Start EXCERPTED RECORDS

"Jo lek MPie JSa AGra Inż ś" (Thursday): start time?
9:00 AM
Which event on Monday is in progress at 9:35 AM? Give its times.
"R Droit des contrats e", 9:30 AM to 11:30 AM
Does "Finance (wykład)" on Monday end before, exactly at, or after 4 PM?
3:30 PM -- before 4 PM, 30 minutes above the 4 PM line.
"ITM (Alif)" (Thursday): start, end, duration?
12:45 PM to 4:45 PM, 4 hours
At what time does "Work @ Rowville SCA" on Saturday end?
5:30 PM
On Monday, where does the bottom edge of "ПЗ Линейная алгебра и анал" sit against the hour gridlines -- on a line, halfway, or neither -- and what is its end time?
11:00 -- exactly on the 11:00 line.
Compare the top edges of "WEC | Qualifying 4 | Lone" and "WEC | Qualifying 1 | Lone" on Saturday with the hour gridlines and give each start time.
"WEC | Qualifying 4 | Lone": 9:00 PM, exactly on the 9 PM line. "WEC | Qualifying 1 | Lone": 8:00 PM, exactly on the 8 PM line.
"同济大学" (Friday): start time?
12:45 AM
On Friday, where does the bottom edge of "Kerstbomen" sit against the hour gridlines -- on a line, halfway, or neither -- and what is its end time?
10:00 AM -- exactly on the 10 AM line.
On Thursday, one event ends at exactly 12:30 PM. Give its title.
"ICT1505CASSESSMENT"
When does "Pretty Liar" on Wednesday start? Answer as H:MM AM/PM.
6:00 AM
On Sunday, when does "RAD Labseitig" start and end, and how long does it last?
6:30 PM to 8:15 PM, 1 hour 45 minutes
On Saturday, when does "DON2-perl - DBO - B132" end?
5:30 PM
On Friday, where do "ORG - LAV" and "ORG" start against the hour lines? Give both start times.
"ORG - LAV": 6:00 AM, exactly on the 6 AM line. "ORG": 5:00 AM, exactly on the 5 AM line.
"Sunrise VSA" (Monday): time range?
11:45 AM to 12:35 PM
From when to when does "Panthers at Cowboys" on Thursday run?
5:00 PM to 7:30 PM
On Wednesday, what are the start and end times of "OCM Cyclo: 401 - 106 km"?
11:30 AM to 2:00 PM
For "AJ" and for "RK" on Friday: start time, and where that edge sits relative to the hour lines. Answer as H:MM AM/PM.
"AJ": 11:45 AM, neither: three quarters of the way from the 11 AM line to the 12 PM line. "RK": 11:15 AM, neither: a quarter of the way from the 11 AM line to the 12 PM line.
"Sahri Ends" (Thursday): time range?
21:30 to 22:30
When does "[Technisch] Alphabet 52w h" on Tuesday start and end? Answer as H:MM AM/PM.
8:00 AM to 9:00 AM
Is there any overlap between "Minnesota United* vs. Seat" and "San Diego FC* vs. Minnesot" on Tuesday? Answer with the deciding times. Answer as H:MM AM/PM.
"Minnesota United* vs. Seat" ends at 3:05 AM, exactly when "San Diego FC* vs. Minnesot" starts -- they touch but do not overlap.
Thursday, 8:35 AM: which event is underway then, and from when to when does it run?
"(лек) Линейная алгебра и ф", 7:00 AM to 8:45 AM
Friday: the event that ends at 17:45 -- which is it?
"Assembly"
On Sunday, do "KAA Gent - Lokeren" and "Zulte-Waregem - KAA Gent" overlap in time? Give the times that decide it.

End EXCERPTED RECORDS

EXERCISE AIM: Please rewrite the items starting at the line that contains "On Sunday, when" and ending at the line that contains "11:30 AM to 2:00 PM", replacing "time range" with "start and end times" and leaving everything else unchanged.

WRITTEN SOLUTION:
On Sunday, when does "RAD Labseitig" start and end, and how long does it last?
6:30 PM to 8:15 PM, 1 hour 45 minutes
On Saturday, when does "DON2-perl - DBO - B132" end?
5:30 PM
On Friday, where do "ORG - LAV" and "ORG" start against the hour lines? Give both start times.
"ORG - LAV": 6:00 AM, exactly on the 6 AM line. "ORG": 5:00 AM, exactly on the 5 AM line.
"Sunrise VSA" (Monday): start and end times?
11:45 AM to 12:35 PM
From when to when does "Panthers at Cowboys" on Thursday run?
5:00 PM to 7:30 PM
On Wednesday, what are the start and end times of "OCM Cyclo: 401 - 106 km"?
11:30 AM to 2:00 PM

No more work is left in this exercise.